- Original film poster
- Portuguese: O Casamento de Romeu e Julieta
- Directed by: Bruno Barreto
- Written by: Marcos Caruso Jandira Martini
- Produced by: Paula Barreto
- Starring: Luana Piovani Marco Ricca Luís Gustavo Martha Mellinger Berta Zemmel Mel Lisboa Leonardo Miggiorin
- Music by: Guto Graça Mello
- Production company: Globo Filmes
- Distributed by: Buena Vista International
- Release date: 18 March 2005;
- Running time: 93 minutes
- Country: Brazil
- Language: Portuguese

= Romeo and Juliet Get Married =

2005 film directed by Bruno Barreto

Romeo and Juliet Get Married (O Casamento de Romeu e Julieta; lit. 'The marriage of Romeo and Juliet') is a 2005 Brazilian film directed by Bruno Barreto and starring Luana Piovani and Marco Ricca. The film is loosely based on the William Shakespeare play, Romeo and Juliet, set in São Paulo amid two feuding soccer clubs, Palmeiras and Corinthians.

==Plot==
The film takes place in 1999. The tomboyish, outgoing Julieta is the daughter of a member of the Palmeiras soccer club board. She is constantly frustrated by what she sees as institutional bias against women in soccer. One day while watching her beloved Palmeiras, she is struck by a handsome man, Romeu, whom she sees rooting for the Palmeiras' chief rivals, the Corinthians. After meeting the same man again in the middle of an eye exam, Julieta and Romeu quickly become a couple. However, in order to avoid incurring the wrath of her parents, Romeu is forced to pretend to be an adoring Palmeiras fan, an increasingly difficult task for the die-hard Corinthiano.

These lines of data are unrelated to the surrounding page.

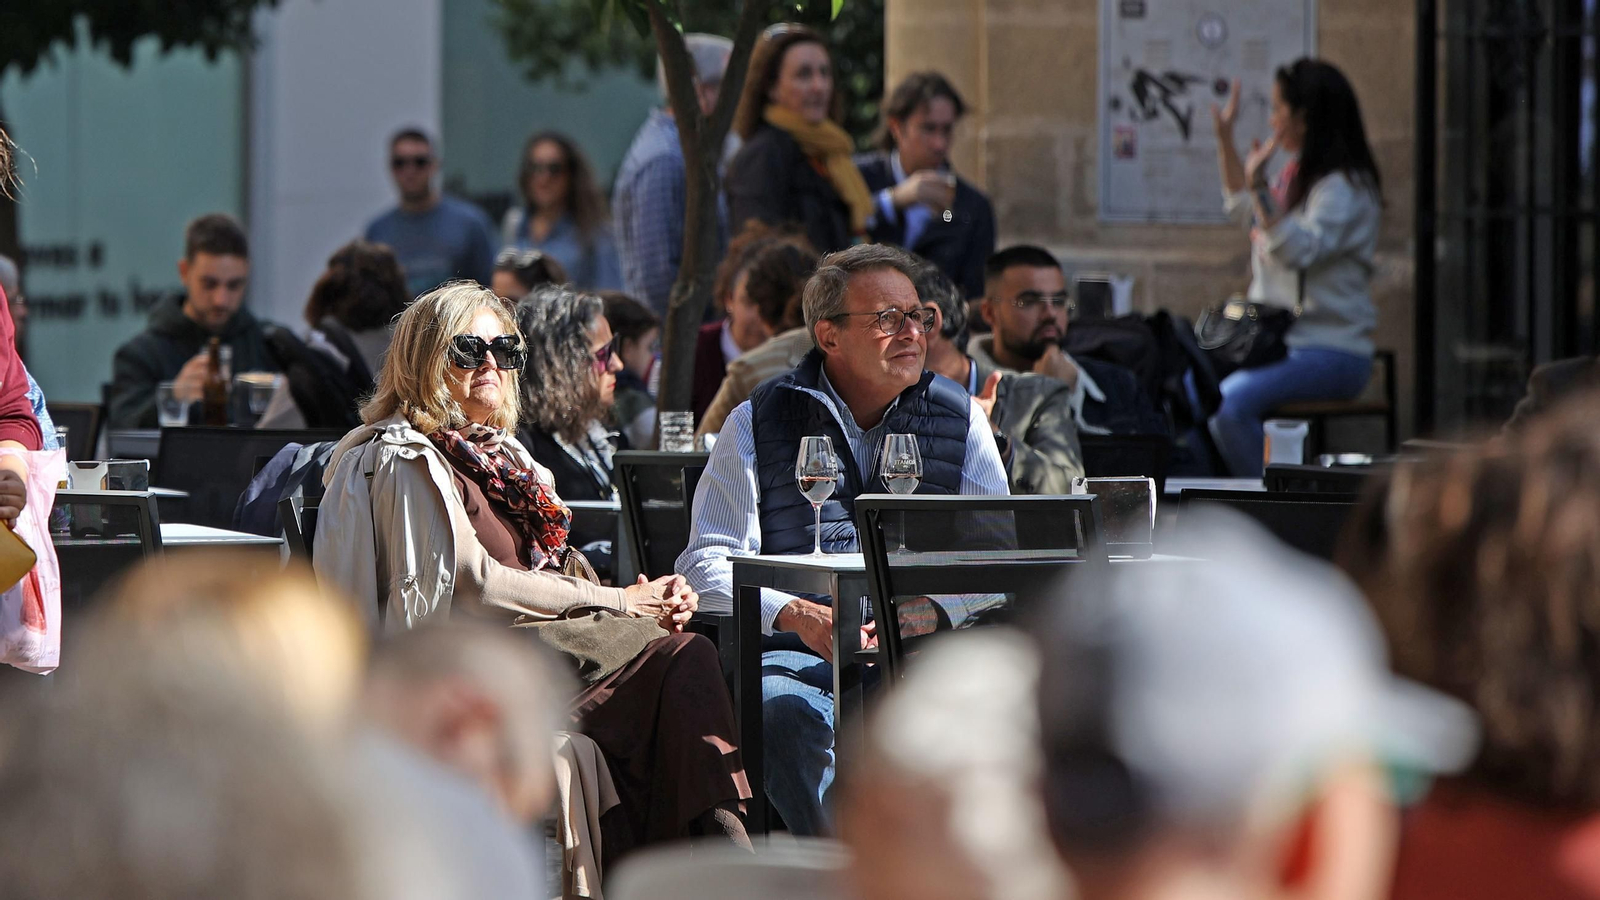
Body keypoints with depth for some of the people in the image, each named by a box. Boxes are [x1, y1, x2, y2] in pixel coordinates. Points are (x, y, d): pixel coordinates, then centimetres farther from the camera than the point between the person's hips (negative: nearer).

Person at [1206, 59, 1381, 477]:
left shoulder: (1344, 187, -13)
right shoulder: (1296, 175, 16)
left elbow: (1299, 250, -27)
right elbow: (1244, 209, 33)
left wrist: (1259, 187, -33)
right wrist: (1225, 138, 28)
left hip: (1333, 352, -10)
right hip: (1279, 341, 10)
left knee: (1231, 401, -31)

Finally, Romeu is forced to admit his true allegiance to Julieta's father on a turbulent plane flight following the Palmeiras' disastrous defeat in an international match in Tokyo (the 1999 Intercontinental Cup). Romeu and Julieta are shunned by both members of their family, including Romeu's spry grandmother. Eventually the two families face off in a heated confrontation outside Romeu's apartment, an argument that is escalated particularly after it is revealed that Julieta is pregnant.

Eventually, the two feuding families are able to rally around their love for both Romeu and Julieta, even if they are unable to look past their different sport affiliations.